* Job item *
Give an exact copy of the lines of the records below, starting at the line containing "De 25 1/4″ x 26 3/8″" and running to the end.
*** Records to process ***
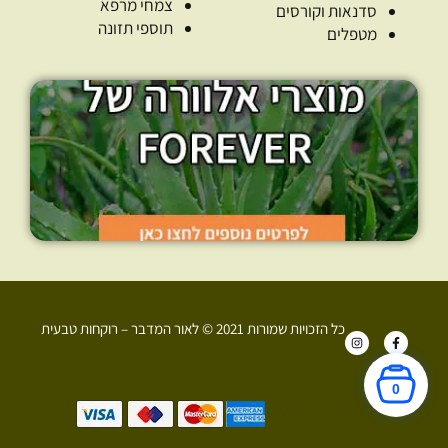
צמחי מרפא
סדנאות וקורסים
תוספי תזונה
מטפלים
כל הזכויות שמורות 2021 © לאור המדבר – רוקחות טבעית
I
F
n
a
s
c
t
e
a
b
0
g
o
r
o
+972 52-907-3374
a
k
m
-
f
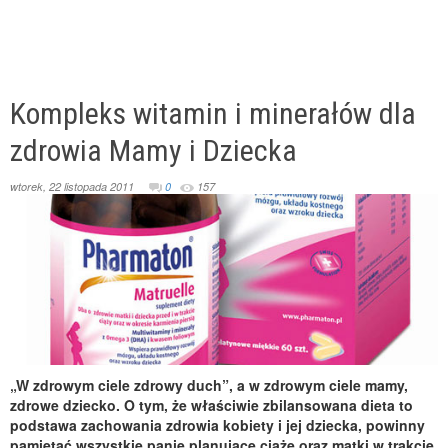
Kompleks witamin i minerałów dla
zdrowia Mamy i Dziecka
wtorek, 22 listopada 2011
0
157
„W zdrowym ciele zdrowy duch”, a w zdrowym ciele mamy,
zdrowe dziecko. O tym, że właściwie zbilansowana dieta to
podstawa zachowania zdrowia kobiety i jej dziecka, powinny
pamiętać wszystkie panie planujące ciążę oraz matki w trakcie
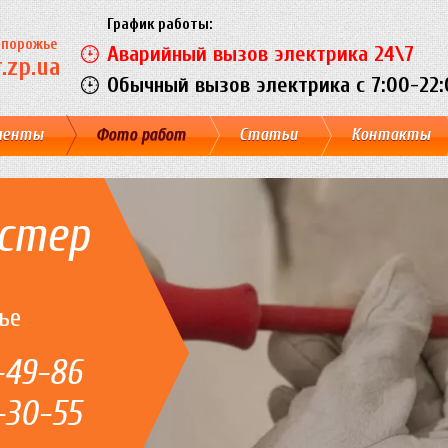
График работы:
Запорожье
Аварийный вызов электрика 24\7
.zp.ua
Обычный вызов электрика c 7:00-22:
менты
Фото работ
Статьи
Контакты
стер
ье
-49-86
-30-55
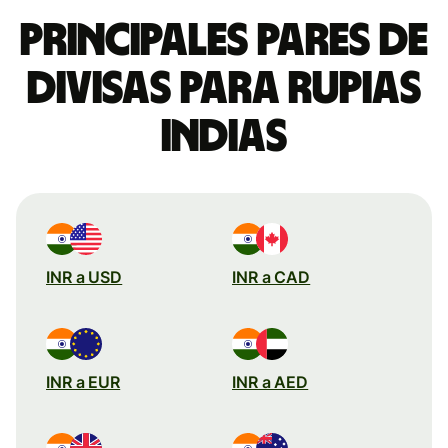
Principales pares de
divisas para rupias
indias
INR a USD
INR a CAD
INR a EUR
INR a AED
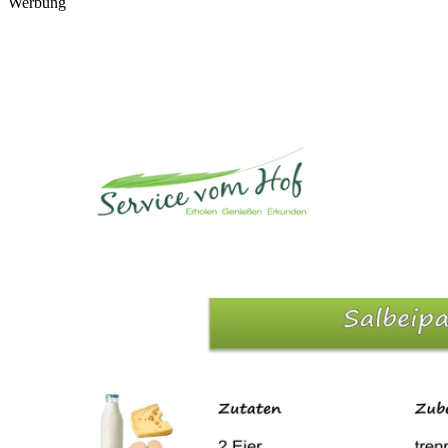
Werbung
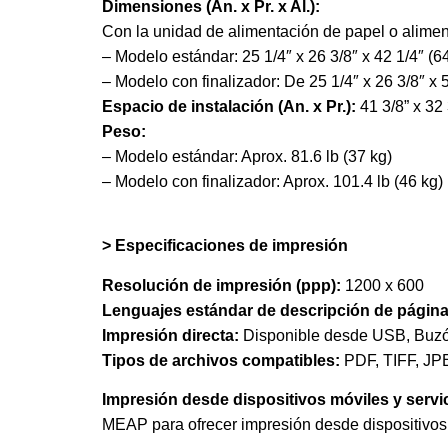
Dimensiones (An. x Pr. x Al.):
Con la unidad de alimentación de papel o alime
– Modelo estándar: 25 1/4″ x 26 3/8″ x 42 1/4″
– Modelo con finalizador: De 25 1/4″ x 26 3/8″ 
Espacio de instalación (An. x Pr.):
41 3/8” x 32
Peso:
– Modelo estándar: Aprox. 81.6 lb (37 kg)
– Modelo con finalizador: Aprox. 101.4 lb (46 kg)
> Especificaciones de impresión
Resolución de impresión (ppp):
1200 x 600
Lenguajes estándar de descripción de página
Impresión directa:
Disponible desde USB, Buz
Tipos de archivos compatibles:
PDF, TIFF, JP
Impresión desde dispositivos móviles y servi
MEAP para ofrecer impresión desde dispositivos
*** End of Records to process ***
* Answer section *
– Modelo con finalizador: De 25 1/4″ x 26 3/8″ 
Espacio de instalación (An. x Pr.):
41 3/8” x 32
Peso:
– Modelo estándar: Aprox. 81.6 lb (37 kg)
– Modelo con finalizador: Aprox. 101.4 lb (46 kg)
> Especificaciones de impresión
Resolución de impresión (ppp):
1200 x 600
Lenguajes estándar de descripción de página
Impresión directa:
Disponible desde USB, Buz
Tipos de archivos compatibles:
PDF, TIFF, JP
Impresión desde dispositivos móviles y servi
MEAP para ofrecer impresión desde dispositivos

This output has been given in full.